The State Department confirmed on September 3, that Mr. Pagliano was employed by the State Department from May 2009 through February 2013 as an IT specialist, and that he currently serves as a contractor working in the Bureau of Information Resource Management (State/IRM). The State Department also said that it was not consulted on Mr. Pagliano’s decision to take the 5th.   “He has pleaded the Fifth, so to speak. It’s certainly not an admission of guilt, as we all know, but it’s his constitutional right, so we respect that,” the official spokesperson said.

That’s not the end of it, of course. The House Select Committee on Benghazi is reportedly requiring Mr. Pagliano’s presence, which prompted a stern letter Wednesday from Pagliano’s lawyer, who accused the panel and its chairman, Rep. Trey Gowdy (R-S.C.), of engaging in political theater and abusing its subpoena power, according to the Washington Post. Politico also has a report today noting that Pagliano’s lawyer, Mark MacDougall has said in a letter to two congressional panels that he did not ask any Congressional committees for immunity, but “in the event that any committee of the Congress” does authorize such a judicial order, “Mr. Pagliano will, of course, comply with such an order.”
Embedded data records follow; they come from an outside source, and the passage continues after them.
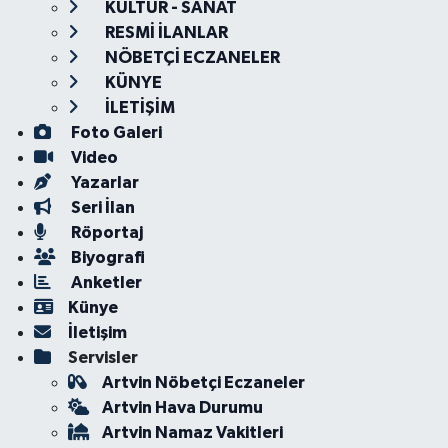
KÜLTÜR - SANAT
RESMİ İLANLAR
NÖBETÇİ ECZANELER
KÜNYE
İLETİŞİM
Foto Galeri
Video
Yazarlar
Seri İlan
Röportaj
Biyografi
Anketler
Künye
İletişim
Servisler
Artvin Nöbetçi Eczaneler
Artvin Hava Durumu
Artvin Namaz Vakitleri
Even if you’re in no danger of getting snared in the Clinton controversies, isn’t this case a good reminder to review one’s Professional Liability Insurance coverage? PLI covers not just admin and disciplinary matters, but also congressional and OIG investigations. For eligible employees, the State Department regulations allow the reimbursement of up to 50% of PLI cost (see 3 FAM 3840 – pdf).